La dissuasion nucléaire française peut-elle devenir européenne ?

Alors que les États-Unis pourraient réduire leur engagement en Europe, la dissuasion nucléaire française apparaît comme une solution.

Par Clément Machecourt – Le Point –

https://www.lepoint.fr/politique/la-dissuasion-nucleaire-francaise-peut-elle-devenir-europeenne-01-03-2025-2583611_20.php


Le 24 février, un article du Telegraph jette le trouble. Le quotidien britannique annonce que le bouclier nucléaire français pourrait s’étendre à toute l’Europe, avec le stationnement d’avions Rafale, porteurs de l’arme nucléaire, en Allemagne. Aucune déclaration officielle ne vient confirmer les propos d’une source anonyme française. L’information tombe alors qu’Emmanuel Macron est en visite à Washington pour faire entendre raison à Donald Trump sur le règlement du conflit ukrainien.

Plus récemment, le futur chancelier allemand, Friedrich Merz, s’est dit prêt à se placer sous la dissuasion nucléaire française. Un signe supplémentaire montrant que les chancelleries européennes considèrent le scénario d’un désengagement militaire des États-Unis du Vieux Continent.

« Les pays européens se sont rendu compte que les États-Unis ne risqueraient jamais un conflit nucléaire avec la Russie pour un pays européen », analyse Étienne Marcuz, spécialiste des systèmes balistiques et ancien membre du ministère des Armées. Une situation qui pousse à repenser le rôle de l’arsenal français en Europe.

Dès 2020, dans un discours prononcé à l’École de guerre, Emmanuel Macron avait bien souligné que « les intérêts vitaux de la France ont désormais une dimension européenne ». « Dans cet esprit, je souhaite que se développe un dialogue stratégique avec nos partenaires européens qui y sont prêts, sur le rôle de la dissuasion nucléaire française dans notre sécurité collective. »Un message en partie brouillé en octobre 2022 quand le président avait affirmé que les intérêts vitaux de la France ne seraient pas menacés en cas d’attaque balistique nucléaire en Ukraine ou dans la région.

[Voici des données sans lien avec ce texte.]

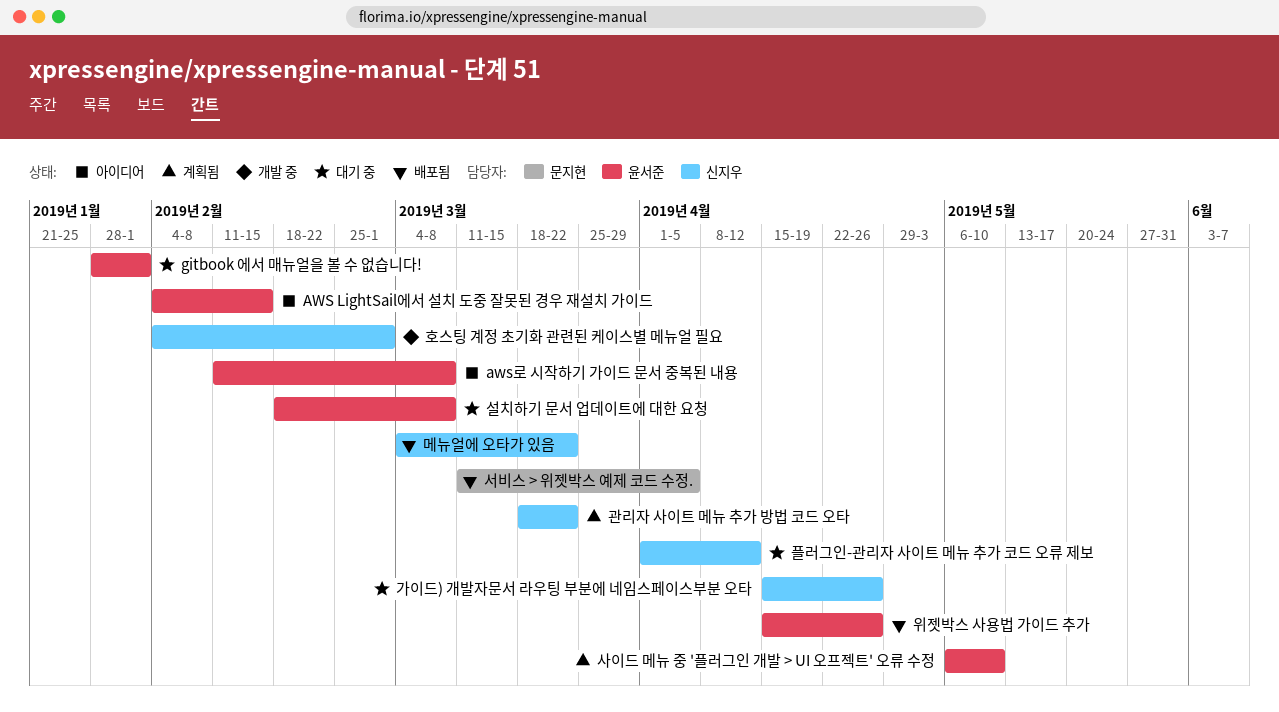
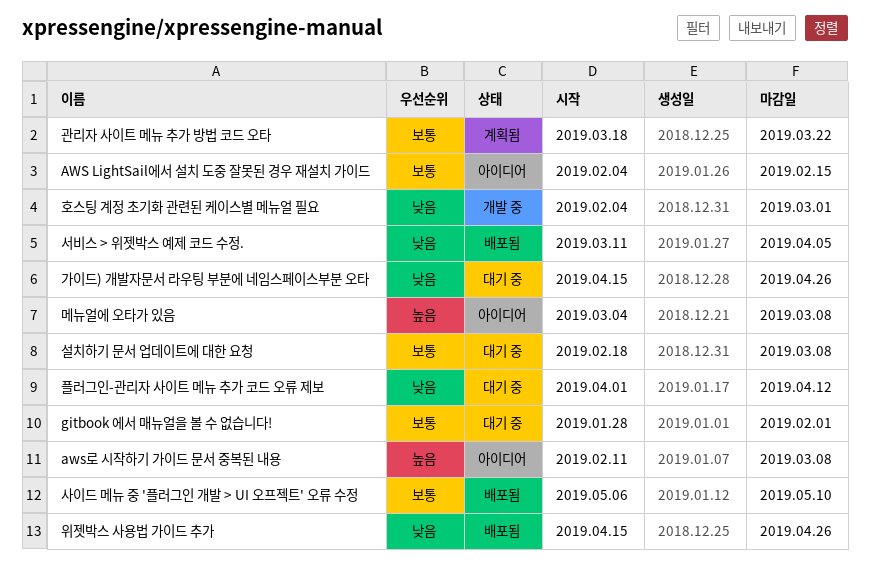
메뉴얼에 오타가 있음, status: 배포됨 -> 아이디어
메뉴얼에 오타가 있음, due: Mar 22 -> Mar 8
사이드 메뉴 중 '플러그인 개발 > UI 오프젝트' 오류 수정, status: 계획됨 -> 배포됨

« C’est français et ça restera français »

Désormais, « il faudrait avoir des déclarations bilatérales fortes, au moins avec les Allemands, éventuellement les Polonais, peut-être les Suédois, comme celle faite avec les Britanniques à l’époque de Jacques Chirac », suggère Héloïse Fayet, chercheuse en prolifération nucléaire et balistique à l’Ifri. En 1995, Paris et Londres avaient déclaré ne pas imaginer « de situation dans laquelle les intérêts vitaux de l’un de nos deux pays, la France et le Royaume-Uni, pourraient être menacés sans que les intérêts vitaux de l’autre le soient aussi ».

Sur le plan opérationnel, l’intégration européenne pourrait passer par des exercices conjoints. Jusqu’ici, seul un avion ravitailleur italien a participé en 2022 aux exercices français « Poker » de simulation de frappe nucléaire. « On pourrait très bien faire un équivalent de Poker à l’échelle européenne, avec des tactiques dégradées », propose Étienne Marcuz, c’est-à-dire sans partager toutes les procédures sensibles. La dissuasion pourrait-elle être un jour partagée ? « C’est français et ça restera français », a réaffirmé sur France Info le ministre des Armées, Sébastien Lecornu. Le message est clair : le président de la République restera le seul à pouvoir déclencher le feu nucléaire.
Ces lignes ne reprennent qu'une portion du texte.